Vol. 73 No. 3 (2025): Names: A Journal of Onomastics
Articles

Nation Rebranding in Turkey: Etymological Hypersensitivities, Connotational Tensions, and Populist Agendas

Ali Fuad Selvi
The University of Alabama

Published 2025-09-02

Keywords

  • Turkey,
  • Türkiye,
  • etymology,
  • endonym,
  • nation branding,
  • toponymy,
  • exonym
  • ...More
    Less

Abstract

In December 2021, Turkish President Recep Tayyip Erdoğan issued a memorandum mandating the use of the endonymic version of the country’s name, Türkiye, over its exonymic counterpart, Turkey, for all official activities and correspondences, and languages.
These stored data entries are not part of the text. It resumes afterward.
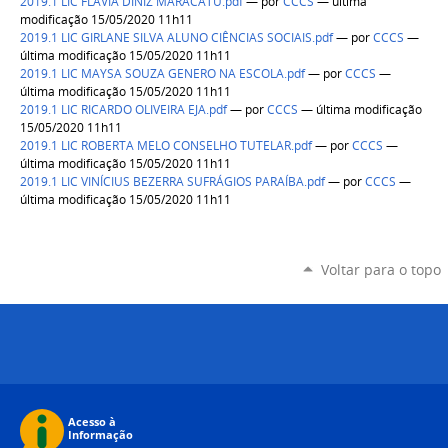
2019.1 LIC FLÁVIA DINIZ MARACATU.pdf
—
por
CCCS
— última
modificação 15/05/2020 11h11
2019.1 LIC GIRLANE SILVA ALUNO CIÊNCIAS SOCIAIS.pdf
—
por
CCCS
—
última modificação 15/05/2020 11h11
2019.1 LIC MAYSA SOUZA GENERO NA ESCOLA.pdf
—
por
CCCS
—
última modificação 15/05/2020 11h11
2019.1 LIC RICARDO OLIVEIRA EJA.pdf
—
por
CCCS
— última modificação
15/05/2020 11h11
2019.1 LIC ROBERTA MELO CONSELHO TUTELAR.pdf
—
por
CCCS
—
última modificação 15/05/2020 11h11
2019.1 LIC VINÍCIUS BEZERRA SUFRÁGIOS PARAÍBA.pdf
—
por
CCCS
—
última modificação 15/05/2020 11h11
Voltar para o topo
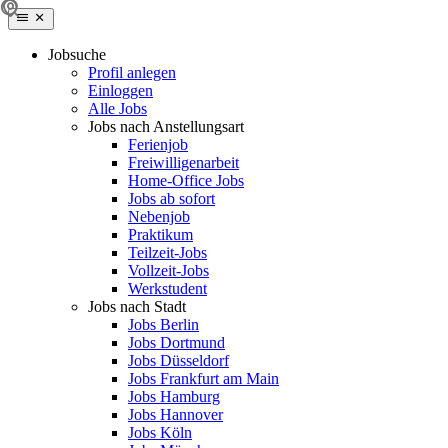
Jobsuche
Profil anlegen
Einloggen
Alle Jobs
Jobs nach Anstellungsart
Ferienjob
Freiwilligenarbeit
Home-Office Jobs
Jobs ab sofort
Nebenjob
Praktikum
Teilzeit-Jobs
Vollzeit-Jobs
Werkstudent
Jobs nach Stadt
Jobs Berlin
Jobs Dortmund
Jobs Düsseldorf
Jobs Frankfurt am Main
Jobs Hamburg
Jobs Hannover
Jobs Köln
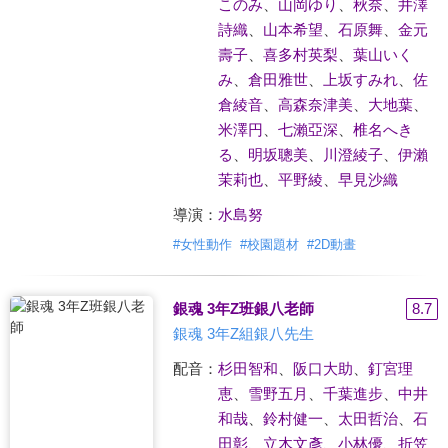
このみ
、
山岡ゆり
、
秋奈
、
井澤
詩織
、
山本希望
、
石原舞
、
金元
壽子
、
喜多村英梨
、
葉山いく
み
、
倉田雅世
、
上坂すみれ
、
佐
倉綾音
、
高森奈津美
、
大地葉
、
米澤円
、
七瀨亞深
、
椎名へき
る
、
明坂聰美
、
川澄綾子
、
伊瀨
茉莉也
、
平野綾
、
早見沙織
導演：
水島努
#
女性動作
#
校園題材
#
2D動畫
銀魂 3年Z班銀八老師
8.7
銀魂 3年Z組銀八先生
配音：
杉田智和
、
阪口大助
、
釘宮理
恵
、
雪野五月
、
千葉進步
、
中井
和哉
、
鈴村健一
、
太田哲治
、
石
田彰
、
立木文彥
、
小林優
、
折笠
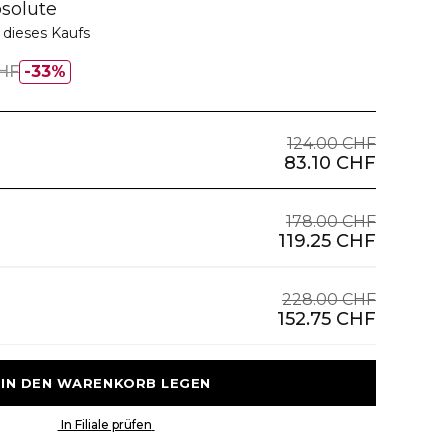
solute
dieses Kaufs
CHF
33%
124.00 CHF
83.10 CHF
178.00 CHF
119.25 CHF
228.00 CHF
152.75 CHF
 IN DEN WARENKORB LEGEN 
 In Filiale prüfen 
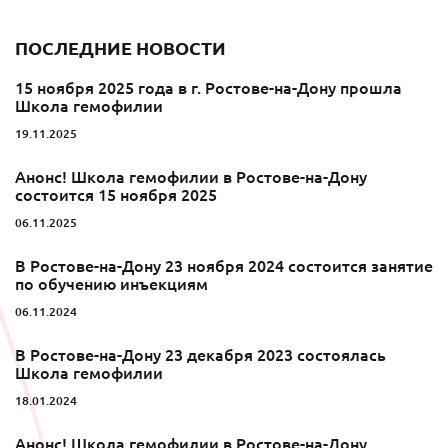
ПОСЛЕДНИЕ НОВОСТИ
15 ноября 2025 года в г. Ростове-на-Дону прошла
Школа гемофилии
19.11.2025
Анонс! Школа гемофилии в Ростове-на-Дону
состоится 15 ноября 2025
06.11.2025
В Ростове-на-Дону 23 ноября 2024 состоится занятие
по обучению инъекциям
06.11.2024
В Ростове-на-Дону 23 декабря 2023 состоялась
Школа гемофилии
18.01.2024
Анонс! Школа гемофилии в Ростове-на-Дону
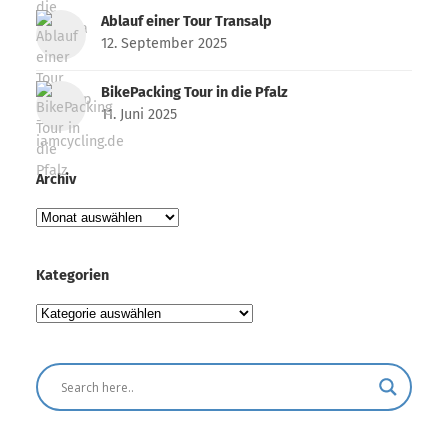
Ablauf einer Tour Transalp
12. September 2025
BikePacking Tour in die Pfalz
11. Juni 2025
Archiv
Archiv
Kategorien
Kategorien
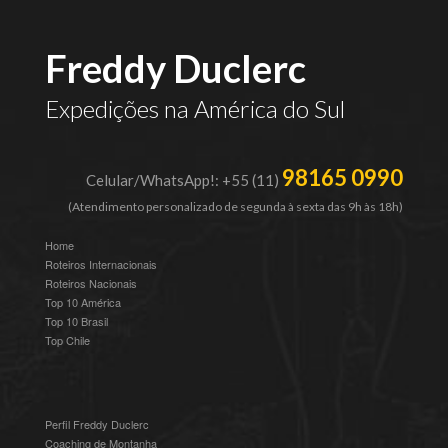
Freddy Duclerc
Expedições na América do Sul
98165 0990
Celular/WhatsApp!: +55 (11)
(Atendimento personalizado de segunda à sexta das 9h às 18h)
Home
Roteiros Internacionais
Roteiros Nacionais
Top 10 América
Top 10 Brasil
Top Chile
Perfil Freddy Duclerc
Coaching de Montanha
Framed as a strategic maneuver to “strengthen the Türkiye brand”, this toponymic reconfiguration is a multifaceted nation-rebranding strategy operating at the political, economic, and sociolinguistic levels (Selvi 2023). The present study adopts a micro-level focus on the role that populist sociolinguistic hypersensitivities have played in this change, including the deeply rooted etymological irritation stemming from the misinterpreted linkage between the turkey (the animal) and Turkey (the country) which have led to taunts and mockery; the pejorative semantic interpretations equating the name with “something that fails badly” or “a stupid person”); and the connotational nuances arising from turkey-related puns. It critically highlights inconsistencies, operational challenges, and ineffective nation-rebranding attempts. Furthermore, it underscores the central role of the English language as both the primary target and the catalyst — prompting a domino effect across languages in the instructed toponymic reconfiguration. Ultimately, this study contributes to understanding (re)naming practices as multi-layered manifestations of symbolic power, linguistic evolution, and complex identity negotiations across political, economic, and sociolinguistic domains.